I wasn’t inclined to join in since I didn’t know how to pray, what to say, or what I expected to come from such an activity. I thought about it a lot; I thought about how deep Sandy and her family’s faith was, how inspiring. I thought about how much I did not want her to be sick and die. I thought about how angry I was that such a special person should have this kind of tragedy visited on her and her family who had already lost so much. I thought about how she had refused to give in to certain death without a fight. I thought about how she seemed to savor everything and everyone around her and how we as humans should not be deprived of that beauty. I thought about it all the time until suddenly it was 7 pm on the appointed Monday and it was time. Right then when the clock turned to seven I decided to give it a try.
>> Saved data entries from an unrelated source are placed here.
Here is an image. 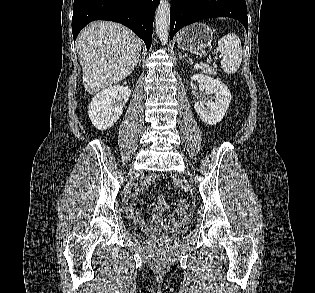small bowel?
Segmentation results:
<instances>
[{
    "label": "small bowel",
    "mask_w": 315,
    "mask_h": 293,
    "mask_svg": "<svg viewBox=\"0 0 315 293\" xmlns=\"http://www.w3.org/2000/svg\"><path fill=\"white\" fill-rule=\"evenodd\" d=\"M159 176L157 174H153L149 176L144 182H142L135 190V192L128 197L125 202V210L127 214L136 221H141V215L136 210L135 206L138 201V195L145 191L152 183L157 181ZM168 209V205L165 201L164 196L160 195L157 199V206L155 211L151 215V221L153 223H159L161 221V214L162 212ZM186 213L185 211H174L173 215L169 217V221H178L185 218Z\"/></svg>",
    "instance_id": "small-bowel-1"
}]
</instances>
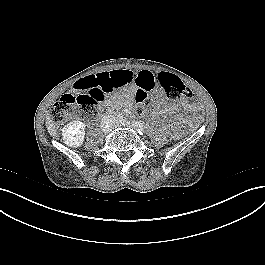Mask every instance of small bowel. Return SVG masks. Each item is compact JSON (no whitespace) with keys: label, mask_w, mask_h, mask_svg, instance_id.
I'll return each mask as SVG.
<instances>
[{"label":"small bowel","mask_w":265,"mask_h":265,"mask_svg":"<svg viewBox=\"0 0 265 265\" xmlns=\"http://www.w3.org/2000/svg\"><path fill=\"white\" fill-rule=\"evenodd\" d=\"M96 76L106 77L108 80L115 83L118 89L128 87L130 92H133L136 87L149 90H157L160 87V75L151 71H141L138 74H134L130 70L121 69L102 72ZM178 108H183L182 102L176 105L167 104L163 108L154 109L152 114L164 115Z\"/></svg>","instance_id":"c3829d8e"}]
</instances>
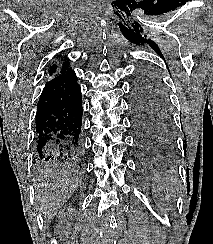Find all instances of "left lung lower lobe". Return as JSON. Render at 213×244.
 Segmentation results:
<instances>
[{
  "mask_svg": "<svg viewBox=\"0 0 213 244\" xmlns=\"http://www.w3.org/2000/svg\"><path fill=\"white\" fill-rule=\"evenodd\" d=\"M132 122L137 151L145 157H155L163 149L165 140L144 119L132 114Z\"/></svg>",
  "mask_w": 213,
  "mask_h": 244,
  "instance_id": "left-lung-lower-lobe-1",
  "label": "left lung lower lobe"
}]
</instances>
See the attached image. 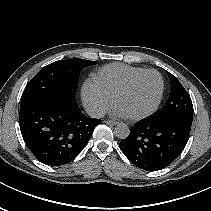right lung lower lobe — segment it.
Here are the masks:
<instances>
[{
    "label": "right lung lower lobe",
    "instance_id": "obj_1",
    "mask_svg": "<svg viewBox=\"0 0 211 211\" xmlns=\"http://www.w3.org/2000/svg\"><path fill=\"white\" fill-rule=\"evenodd\" d=\"M100 123L83 115L74 99L51 97L20 107L24 142L39 161L51 166L71 162Z\"/></svg>",
    "mask_w": 211,
    "mask_h": 211
}]
</instances>
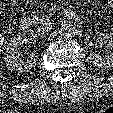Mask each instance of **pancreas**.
<instances>
[{
    "instance_id": "obj_1",
    "label": "pancreas",
    "mask_w": 113,
    "mask_h": 113,
    "mask_svg": "<svg viewBox=\"0 0 113 113\" xmlns=\"http://www.w3.org/2000/svg\"><path fill=\"white\" fill-rule=\"evenodd\" d=\"M32 18L35 24L42 23L49 19V17L47 15L42 14L40 10L34 11Z\"/></svg>"
}]
</instances>
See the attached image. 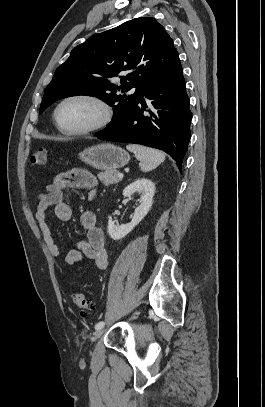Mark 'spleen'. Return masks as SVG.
<instances>
[{
    "label": "spleen",
    "mask_w": 265,
    "mask_h": 407,
    "mask_svg": "<svg viewBox=\"0 0 265 407\" xmlns=\"http://www.w3.org/2000/svg\"><path fill=\"white\" fill-rule=\"evenodd\" d=\"M126 149L135 154V157L140 161V168L143 172L155 169L165 160L163 152L150 147L129 144Z\"/></svg>",
    "instance_id": "obj_1"
}]
</instances>
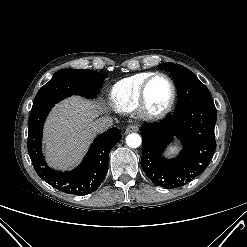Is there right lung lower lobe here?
<instances>
[{"instance_id": "obj_1", "label": "right lung lower lobe", "mask_w": 247, "mask_h": 247, "mask_svg": "<svg viewBox=\"0 0 247 247\" xmlns=\"http://www.w3.org/2000/svg\"><path fill=\"white\" fill-rule=\"evenodd\" d=\"M54 105L31 112L27 147L38 175L68 194L86 195L95 191L108 171L109 152L122 138L119 129L111 128L91 144L82 164L71 172H57L49 168L42 155V130L45 119Z\"/></svg>"}]
</instances>
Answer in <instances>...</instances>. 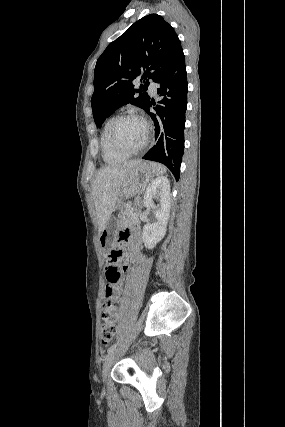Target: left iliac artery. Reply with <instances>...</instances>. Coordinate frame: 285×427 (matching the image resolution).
<instances>
[{
  "label": "left iliac artery",
  "instance_id": "44dca946",
  "mask_svg": "<svg viewBox=\"0 0 285 427\" xmlns=\"http://www.w3.org/2000/svg\"><path fill=\"white\" fill-rule=\"evenodd\" d=\"M117 347V343L113 344L108 350H107V356L113 352Z\"/></svg>",
  "mask_w": 285,
  "mask_h": 427
}]
</instances>
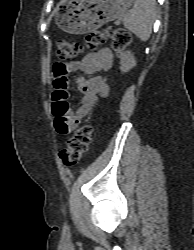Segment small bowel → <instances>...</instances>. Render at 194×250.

I wasn’t sure how to start so I just said: “God, can you please let Sandy stay here with her family and friends for a while longer? Could you remove cancer so she could live to see her grandchildren and continue to fill her husband with love and companionship?” I didn’t make any deals like if you do this God, I will do something I think you would like. I just asked that this burden be lifted from these beautiful people. Then I asked that if God didn’t think that was possible that instead perhaps her passing could be peaceful, pain-free and full of love. I didn’t get a yes on the first request, but I did on the second. Even more importantly Sandy and her family were so strengthened and comforted by this outpouring of love and faith that it did truly lift them up in a way I may never come to know or understand. My belief is not so absolute. But then again perhaps that is the power of prayer.
Maybe the answer is simply prayer is what you use to find your way. Perhaps the power of prayer is that it doesn’t have any strict requirements other than you engage in the act of praying. Prayer allows you to focus on what is essential not just to you but to others. It enables you to reflect on the way things are and the way you would like them to be. And yes, prayer is a mantra that brings you peace. If you can believe in what you are praying about or for, then I think the power becomes so much more forceful. I prayed for Sandy and her family to have peace in whatever way God wanted to give that peace to them, and I believe he has and will continue to provide that peace because they are true believers.
For me, I am still a work in progress, but I hold tight to the one prayer that has always given me strength:
“God grant me the serenity to accept the things I cannot change, courage to change the things I can, and wisdom to know the difference.”
To that, I might add and help me to find the faith that strengthens others.